I booted up the server, and right out of the box, it worked. The WebSocket layer was correctly streaming data. However, the game logic itself clearly lacked domain knowledge—for example, what should happen when a player dies. That wasn’t an expectation, though, since I never prompted it with those rules.
I posted the game on Reddit and quickly garnered over 30k views. It even got deleted from a few subreddits and earned me a ban from one because it pissed off some developers—which, honestly, I don’t blame them for. As expected, I received dozens of brutal reviews of the gameplay, mentioning lag, frame drops, and a complete bug hell.

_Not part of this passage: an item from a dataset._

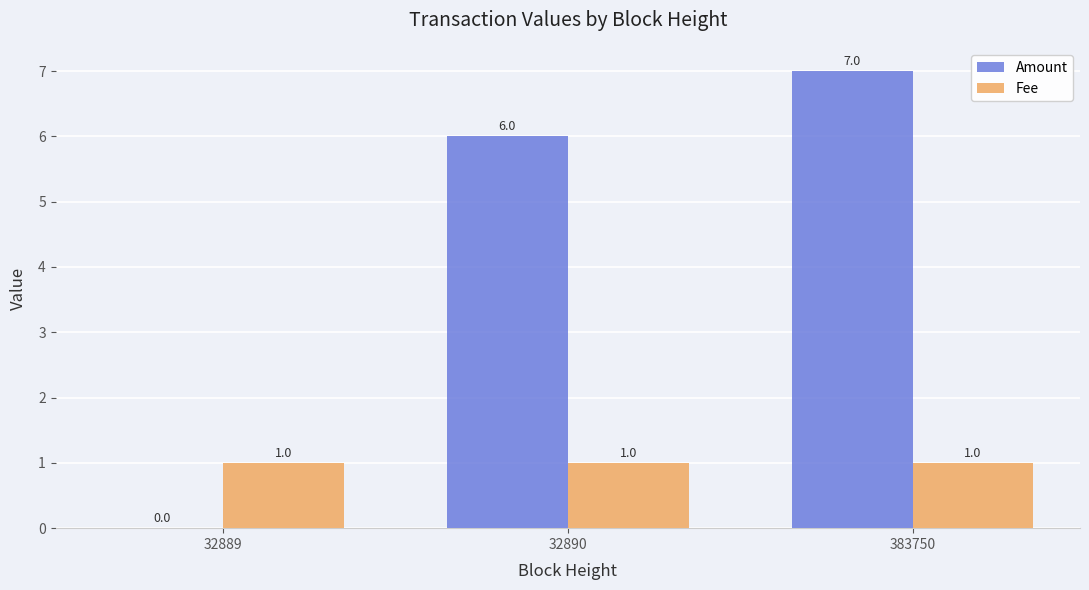

Reading right to left, transcribe all the data shown in this chart.

Amount: 383750=7	32890=6	32889=0
Fee: 383750=1	32890=1	32889=1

I then ran maybe 30–40 more iterations using GPT’s Codex Max, and again, I was impressed that it could clean things up and make the game somewhat playable. But after repeatedly prompting it with things like “make the code more efficient,” I started to notice a pattern. It was often just looping the same logic, reshuffling code, or refactoring without producing any real improvement.
After countless more hours, I realized that no amount of prompt engineering was going to push it much further. It felt like working with a junior developer who was constantly searching Stack Overflow, copy-pasting solutions from random sources, and then cleaning them up to match the existing code style—ultimately resulting in the same low-quality game. Not to mention, the server app itself constantly crashing after 10 minutes because of buffer data getting too big!
The future of LLM.
Innovation is not only about logic—where logic means good reasoning versus bad reasoning—but it must eventually become logical to survive.
The idea that software development can rely solely on large language models is misguided. Human judgment and creativity are essential, and more importantly, mastery of the craft itself is required. When deep expertise is combined with LLMs, the result is a powerful synergy that amplifies both creativity and efficiency, rather than replacing the human element.
While LLMs are useful for tasks like code generation, bug fixes, and optimization hints, they don’t replace the kind of reasoning that real problem-solving requires. They lack context, judgment, and an understanding of trade-offs beyond what’s been encoded into them.
What actually elevates their usefulness is human mastery of the craft—knowing the domain, understanding the system as a whole, making informed decisions, and adapting when requirements or constraints change. Used this way, LLMs become leverage rather than a crutch.
The real value emerges when experienced engineers pair their expertise with these tools, creating a feedback loop where creativity explores possibilities and logic validates them. The result isn’t just faster output, but better software—more reliable, more maintainable, and able to scale and evolve over time.
Oh and if you're bored, here's a link to that game that only took hundreds of iterations to get somewhat playable: ChatGPT Heli Multiplayer Game ~ https://dev.mkn.us/rr.php
TL;DR: LLMs are genuinely useful and many experienced developers use them daily, but they’re being oversold. They work best as tools that amplify expert developers, not as replacements for them. They can generate and refactor code well, but they hit a hard ceiling on deep reasoning, architecture, and optimization. In expert hands, they save time; treated as autonomous engineers, they produce confident-looking but low-quality results.